Меня также мало интересует пространство выставок и музеев – я оцениваю их только с точки зрения времени. Например, мне нравится классический авангард. Но какое значение это имеет теперь? Мне кажется, что нас ждет большой кризис культуры, а может быть, и всей нравственности. Тайну убили, всё материализовали, а дальше-то что? Вот если соберетесь почитать Соловьева, посмотрите, как это совпадает с сегодняшним днем.
Я был членом Горкома еще до 1975 года, потому что иногда делал иллюстрации для разных журналов: среди прочих, для «Знание – сила», «Вокруг света». А потом стал работать по договорам для театров, оформлял, в основном, детские спектакли. Подрамники я сам делал, холст натягивал и грунтовал, это потом уже на Западе разбаловался.
В 1970-х годах я продавал очень мало, практически одну, иногда – две картины в год, и жить на это было невозможно.
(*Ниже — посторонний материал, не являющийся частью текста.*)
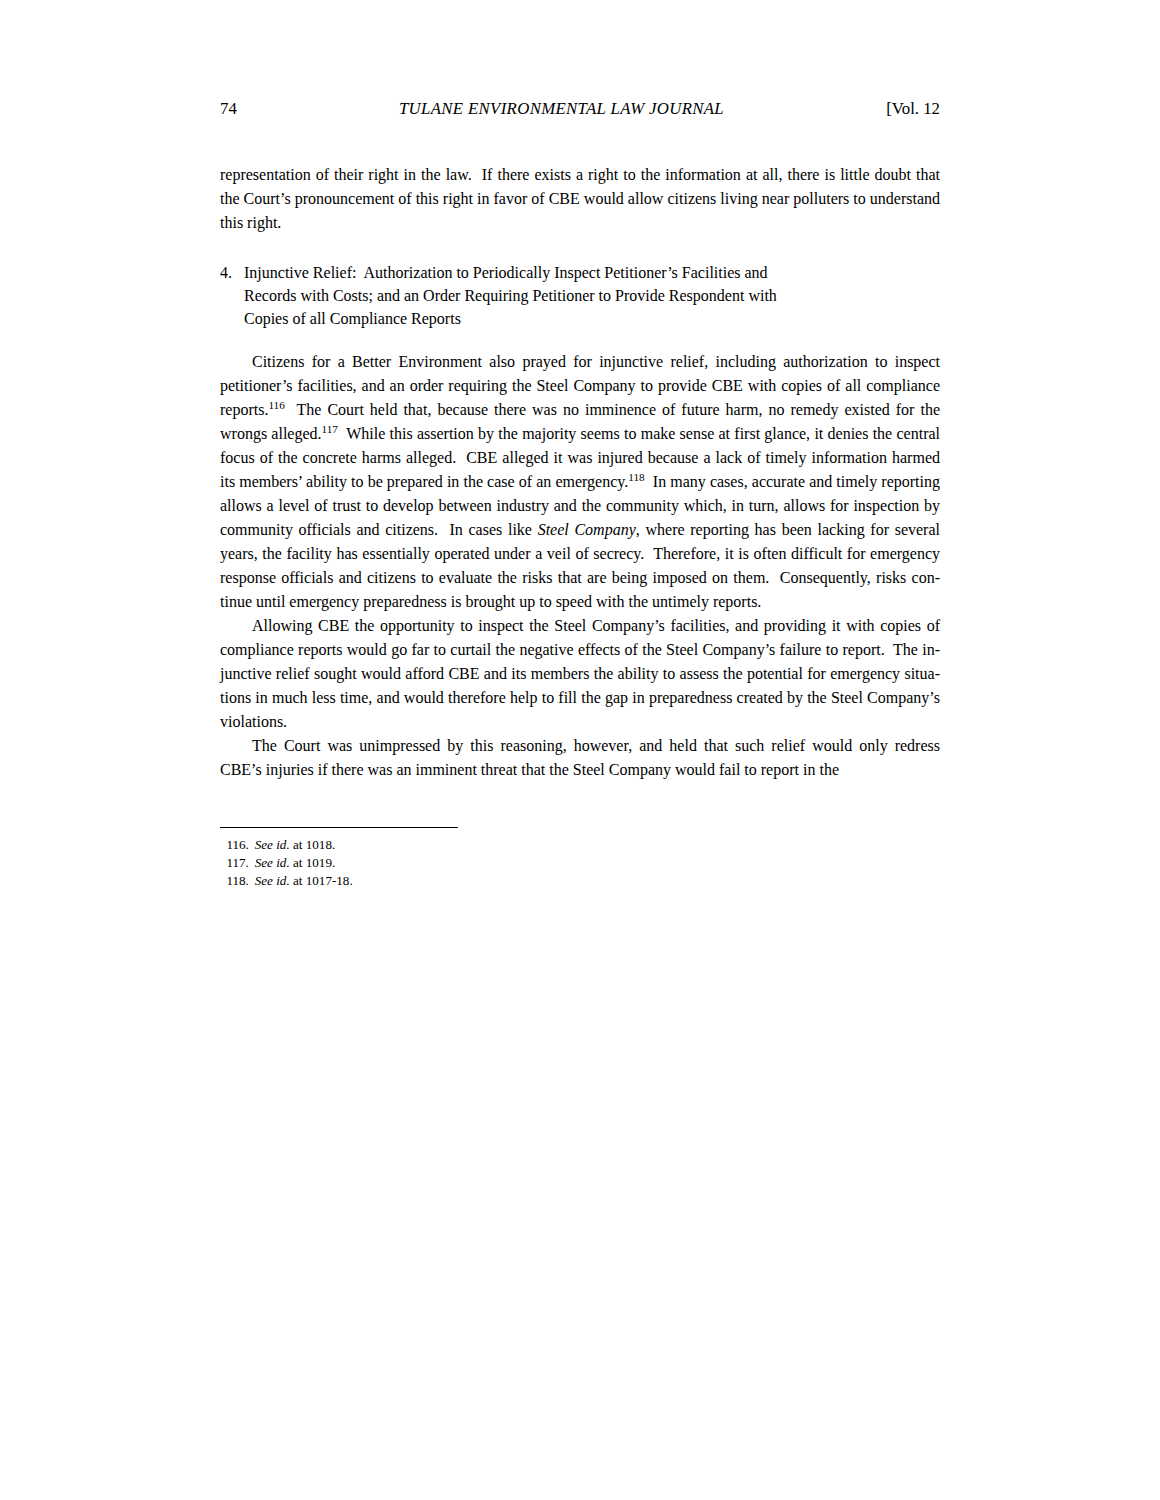74 TULANE ENVIRONMENTAL LAW JOURNAL [Vol. 12
representation of their right in the law. If there exists a right to the information at all, there is little doubt that the Court’s pronouncement of this right in favor of CBE would allow citizens living near polluters to understand this right.
4. Injunctive Relief: Authorization to Periodically Inspect Petitioner’s Facilities and Records with Costs; and an Order Requiring Petitioner to Provide Respondent with Copies of all Compliance Reports
Citizens for a Better Environment also prayed for injunctive relief, including authorization to inspect petitioner’s facilities, and an order requiring the Steel Company to provide CBE with copies of all compliance reports.116 The Court held that, because there was no imminence of future harm, no remedy existed for the wrongs alleged.117 While this assertion by the majority seems to make sense at first glance, it denies the central focus of the concrete harms alleged. CBE alleged it was injured because a lack of timely information harmed its members’ ability to be prepared in the case of an emergency.118 In many cases, accurate and timely reporting allows a level of trust to develop between industry and the community which, in turn, allows for inspection by community officials and citizens. In cases like Steel Company, where reporting has been lacking for several years, the facility has essentially operated under a veil of secrecy. Therefore, it is often difficult for emergency response officials and citizens to evaluate the risks that are being imposed on them. Consequently, risks continue until emergency preparedness is brought up to speed with the untimely reports.
Allowing CBE the opportunity to inspect the Steel Company’s facilities, and providing it with copies of compliance reports would go far to curtail the negative effects of the Steel Company’s failure to report. The injunctive relief sought would afford CBE and its members the ability to assess the potential for emergency situations in much less time, and would therefore help to fill the gap in preparedness created by the Steel Company’s violations.
The Court was unimpressed by this reasoning, however, and held that such relief would only redress CBE’s injuries if there was an imminent threat that the Steel Company would fail to report in the
116. See id. at 1018.
117. See id. at 1019.
118. See id. at 1017-18.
Во всяком случае, в 1980-х у меня вся мастерская была забита работами. Когда мой галерист Клод Бернар, с которым я уже двадцать лет работаю, приехал ко мне в первый раз, он схватился за голову: «И вы всё это писали?» …Это сейчас ничего нет, всё в Европе, только несколько работ для архива храню здесь.
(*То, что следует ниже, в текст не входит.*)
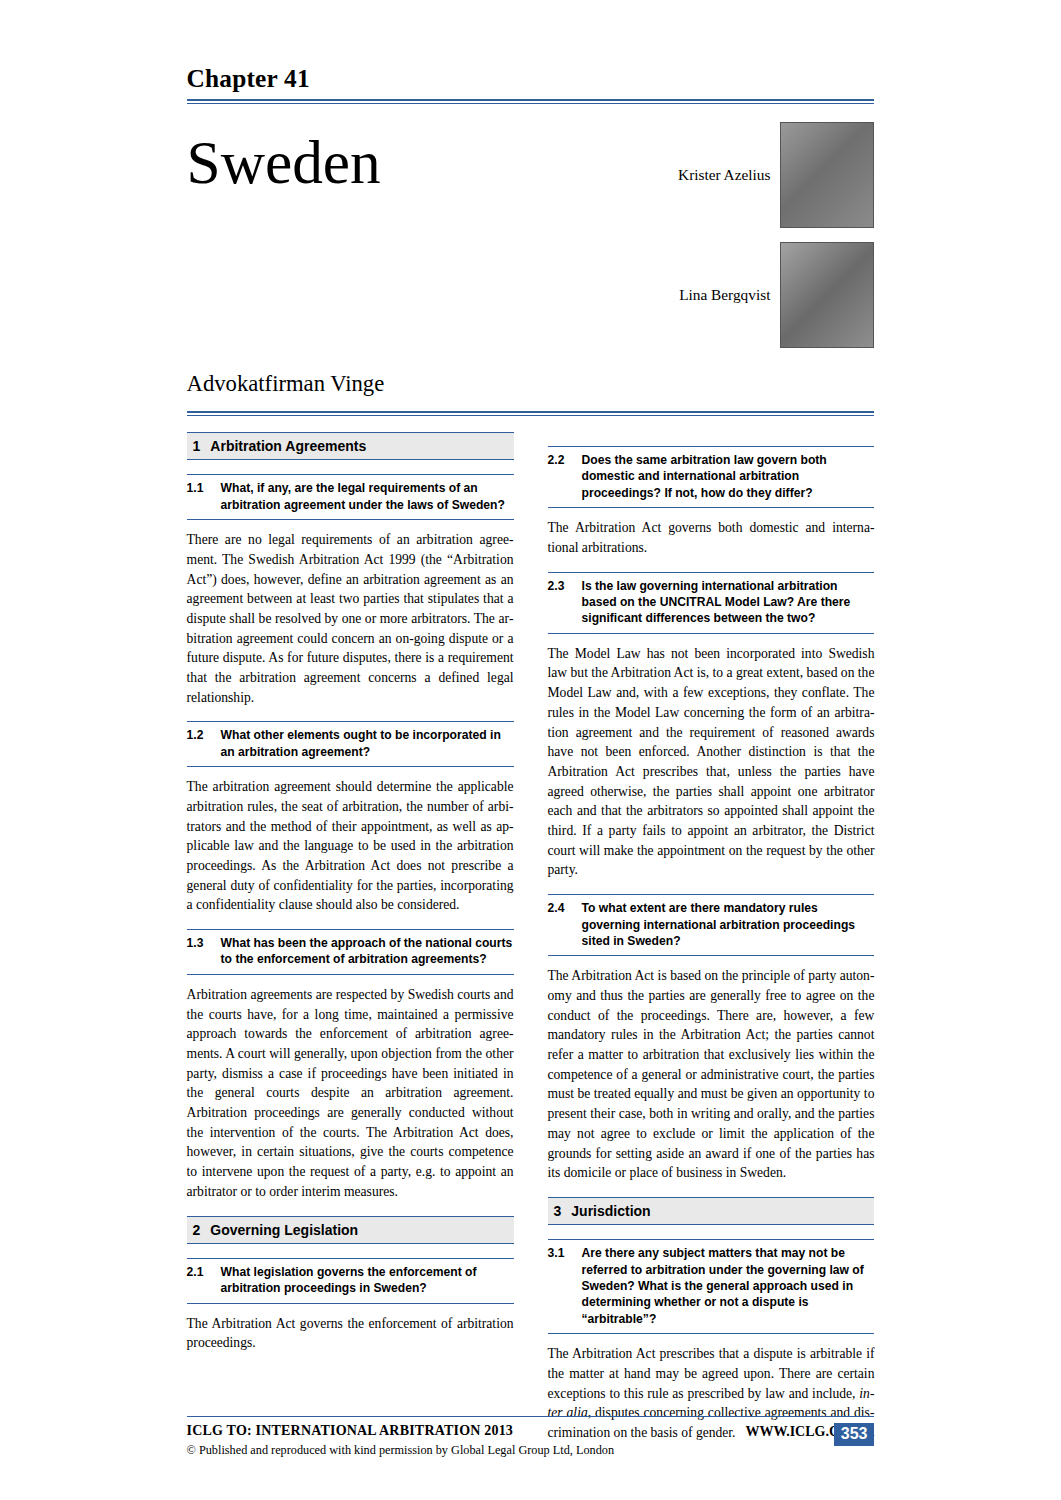Chapter 41
Sweden
Krister Azelius
Lina Bergqvist
Advokatfirman Vinge
1 Arbitration Agreements
1.1 What, if any, are the legal requirements of an arbitration agreement under the laws of Sweden?
There are no legal requirements of an arbitration agreement. The Swedish Arbitration Act 1999 (the “Arbitration Act”) does, however, define an arbitration agreement as an agreement between at least two parties that stipulates that a dispute shall be resolved by one or more arbitrators. The arbitration agreement could concern an on-going dispute or a future dispute. As for future disputes, there is a requirement that the arbitration agreement concerns a defined legal relationship.
1.2 What other elements ought to be incorporated in an arbitration agreement?
The arbitration agreement should determine the applicable arbitration rules, the seat of arbitration, the number of arbitrators and the method of their appointment, as well as applicable law and the language to be used in the arbitration proceedings. As the Arbitration Act does not prescribe a general duty of confidentiality for the parties, incorporating a confidentiality clause should also be considered.
1.3 What has been the approach of the national courts to the enforcement of arbitration agreements?
Arbitration agreements are respected by Swedish courts and the courts have, for a long time, maintained a permissive approach towards the enforcement of arbitration agreements. A court will generally, upon objection from the other party, dismiss a case if proceedings have been initiated in the general courts despite an arbitration agreement. Arbitration proceedings are generally conducted without the intervention of the courts. The Arbitration Act does, however, in certain situations, give the courts competence to intervene upon the request of a party, e.g. to appoint an arbitrator or to order interim measures.
2 Governing Legislation
2.1 What legislation governs the enforcement of arbitration proceedings in Sweden?
The Arbitration Act governs the enforcement of arbitration proceedings.
2.2 Does the same arbitration law govern both domestic and international arbitration proceedings? If not, how do they differ?
The Arbitration Act governs both domestic and international arbitrations.
2.3 Is the law governing international arbitration based on the UNCITRAL Model Law? Are there significant differences between the two?
The Model Law has not been incorporated into Swedish law but the Arbitration Act is, to a great extent, based on the Model Law and, with a few exceptions, they conflate. The rules in the Model Law concerning the form of an arbitration agreement and the requirement of reasoned awards have not been enforced. Another distinction is that the Arbitration Act prescribes that, unless the parties have agreed otherwise, the parties shall appoint one arbitrator each and that the arbitrators so appointed shall appoint the third. If a party fails to appoint an arbitrator, the District court will make the appointment on the request by the other party.
2.4 To what extent are there mandatory rules governing international arbitration proceedings sited in Sweden?
The Arbitration Act is based on the principle of party autonomy and thus the parties are generally free to agree on the conduct of the proceedings. There are, however, a few mandatory rules in the Arbitration Act; the parties cannot refer a matter to arbitration that exclusively lies within the competence of a general or administrative court, the parties must be treated equally and must be given an opportunity to present their case, both in writing and orally, and the parties may not agree to exclude or limit the application of the grounds for setting aside an award if one of the parties has its domicile or place of business in Sweden.
3 Jurisdiction
3.1 Are there any subject matters that may not be referred to arbitration under the governing law of Sweden? What is the general approach used in determining whether or not a dispute is “arbitrable”?
The Arbitration Act prescribes that a dispute is arbitrable if the matter at hand may be agreed upon. There are certain exceptions to this rule as prescribed by law and include, inter alia, disputes concerning collective agreements and discrimination on the basis of gender.
ICLG TO: INTERNATIONAL ARBITRATION 2013
© Published and reproduced with kind permission by Global Legal Group Ltd, London
WWW.ICLG.CO.UK
353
Для меня не имело, наверное, никакого значения то обстоятельство, что информации с Запада было мало. Во-первых, я – эгоцентрист. Во-вторых, я крепко стал на ноги, когда познакомился и с русским авангардом, и с русской философией, а потом и с западной. Я уже стоял на собственных ногах. Правда, я получал журнал «Виштварно умение» из Чехословакии и что-то знал о том, что происходит в мире, но это для меня было не очень интересно, потому что это как бы была чужая история, а мне хотелось освободиться от советской истории и в первую очередь найти себя, понять, зачем ты живешь и куда идешь.
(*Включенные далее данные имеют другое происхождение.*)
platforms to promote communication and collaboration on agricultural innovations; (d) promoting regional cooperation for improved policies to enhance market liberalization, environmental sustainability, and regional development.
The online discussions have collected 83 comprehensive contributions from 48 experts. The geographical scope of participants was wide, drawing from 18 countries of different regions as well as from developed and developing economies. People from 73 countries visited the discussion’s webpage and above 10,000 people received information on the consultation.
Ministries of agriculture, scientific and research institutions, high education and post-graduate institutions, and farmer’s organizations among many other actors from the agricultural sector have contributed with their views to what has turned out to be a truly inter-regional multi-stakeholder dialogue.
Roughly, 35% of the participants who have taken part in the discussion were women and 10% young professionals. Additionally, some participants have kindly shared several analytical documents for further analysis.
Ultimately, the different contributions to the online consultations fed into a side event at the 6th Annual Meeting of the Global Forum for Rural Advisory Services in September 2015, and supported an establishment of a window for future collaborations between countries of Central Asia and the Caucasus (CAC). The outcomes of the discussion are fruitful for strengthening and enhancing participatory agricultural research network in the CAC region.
Когда начались все эти неоавангардные игры, мне это не понравилось. Например, Илья Кабаков был метафизик, и об этом писал Шифферс в «Альбомах Кабакова», потому что они были в то время в одной компании, а потом Илья попал под влияние соц-арта. Первым это начал делать Булатов, потом Комар с Меламидом, а потом и Илья переключился на это направление. Я это все терпеть не мог – ну не люблю я советский язык, что же с этим поделать, – а самого Булатова люблю: это прекрасный, порядочный человек, но его занятия искусством для меня – как выставка классиков советской эпохи в Манеже, и он об этом знает. И у нас с ним, при всем при этом, прекрасные отношения. Что касается Кабакова, то он выдержал на Западе испытание качеством, и это очень важно, потому что он конкурентоспособен в актуальном пространстве, хотя как художник он кончился.
Признаю, что сфера деятельности, которая сегодня называется современное искусство, для меня ничего не значит, абсолютно ничего. Что поделать, но я люблю Ротко, люблю Малевича, которого я узнал еще в конце 1950-х через Костаки, и дематериализацию формы, и смесь пейзажа и абстрактного. Но все прочее для меня неактуально.
Москва,июль 2008 годаВладимир Янкилевский:
Из 1960-х в 1970-е
Поскольку я не летописец и вряд ли смогу объективно, то есть как бы издалека, «со стороны», и отстраненно описать художественную жизнь Москвы 1970-х годов, я попытаюсь рассказать то, что высвечивается моими переживаниями, моим вниманием к тому, чему я был свидетелем в те годы, при этом отдавая себе отчет в том, что это будет осмысление и построение именно моей иерархии событий, зависимой от моих эстетических предпочтений, моего вкуса и от того, что было для меня важно в моей тогдашней работе. Я думаю, что персональные и часто противоречащие друг другу «углы зрения» на эти годы в воспоминаниях или мифологемах других участников или комментаторов этих событий создадут тот «шум» эпохи, который передаст ее атмосферу, с включением туда и личных траекторий, и амбиций, и маний величия, и комплексов, а также ревности, неудовлетворенности вниманием к своему твор-честву и всего того, что связано со всегда существовавшими психологическими проблемами отношений в художественной среде.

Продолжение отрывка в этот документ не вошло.